Should children and young people regulate their own access to Social Media themselves?
A new old news story from Nyborg Gymnasium, which in 2020 on the students ‘own initiative’ blocked Social Media, games, streaming, etc. on the students’ computers when the bell rang for class. Not only that, they were also asked to put their phones in a box at the door of the classroom.
1 year later, the principal at Nyborg Gymnasium evaluate the impact, and it is a predominantly positive evaluation: – “The problem has actually been solved. Come and talk to my students, and you will see that there is another peace. It has created more well-being, presence in the class and more professional focus”.
According to one of the students at Nyborg Gymnasium, there was general opposition to the restriction in the beginning, as they wanted to be treated more like adults and thought it was deprivation of liberty. But today they have become accustomed to the restriction, and of course that there are ways to circumvent the restriction.
The perspective is quite interesting, as it generally contradicts traditional Danish pedagogy, which focuses on education through dialogue, and that limitations rather make the problem bigger than smaller.
According to pedagogical consultant, Dorte Ågard, who has just published the book “screens in school”, it is a solution that is appropriate to the goal, since young people cannot take responsibility for their own self-regulation “it requires a self-control at 16-18- year olds, which they do not have at all yet ”.
In contrast to Dorte Ågard, Christian Mogensen, consultant at the Center for Digital Pedagogy, believes that it will simply be a matter of pushing the problem ahead when young people must be able to exercise self-control at, for example, the university. “In high school, you have to teach young people to take responsibility for their own learning and be part of a learning environment – and you do not do that by blocking the things that take concentration” he says.
However, the conflicting pedagogical views do not necessarily have to be opposites. Today, it is harder and harder to curb young people’s access to digital services, and there is no doubt that they are all fighting for our attention, maximizing the time we spend on the services. Therefore, it is important that we are able to use tools for constraints at the times when it makes sense. For example, it will almost always be appropriate to limit notifications when you are sleeping or having to concentrate at school, but therefore you can still have good access to the service and let the young people regulate themselves so that they visit it every 5 minutes.

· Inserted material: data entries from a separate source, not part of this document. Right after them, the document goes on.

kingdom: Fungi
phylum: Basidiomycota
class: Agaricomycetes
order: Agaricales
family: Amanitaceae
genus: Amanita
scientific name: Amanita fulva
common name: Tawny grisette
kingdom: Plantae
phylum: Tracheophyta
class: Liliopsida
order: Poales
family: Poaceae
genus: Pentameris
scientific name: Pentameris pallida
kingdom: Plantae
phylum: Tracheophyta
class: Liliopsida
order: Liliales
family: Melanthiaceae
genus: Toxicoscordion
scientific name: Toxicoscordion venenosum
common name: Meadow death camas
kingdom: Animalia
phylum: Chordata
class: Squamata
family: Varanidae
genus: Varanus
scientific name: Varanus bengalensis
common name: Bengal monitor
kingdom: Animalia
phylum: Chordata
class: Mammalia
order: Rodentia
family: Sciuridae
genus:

There are also several opportunities to create better digital education, for example through nudging. One could make a contest about who visits Social Media at least during the day. In other situations, it may turn out that a period of regulation and restriction is needed for young people to experience peace without disturbance, and how presence in the physical world can offset the digital.
It may all sound very difficult to handle, and therefore many feel that it is a lost cause, for both parents and school leaders, as the young people are “born with their fingers on the keys“.
But it does not have to be impossible to help yourself and your children to better digital habits and achieve the ability to exercise self-control in our digital life.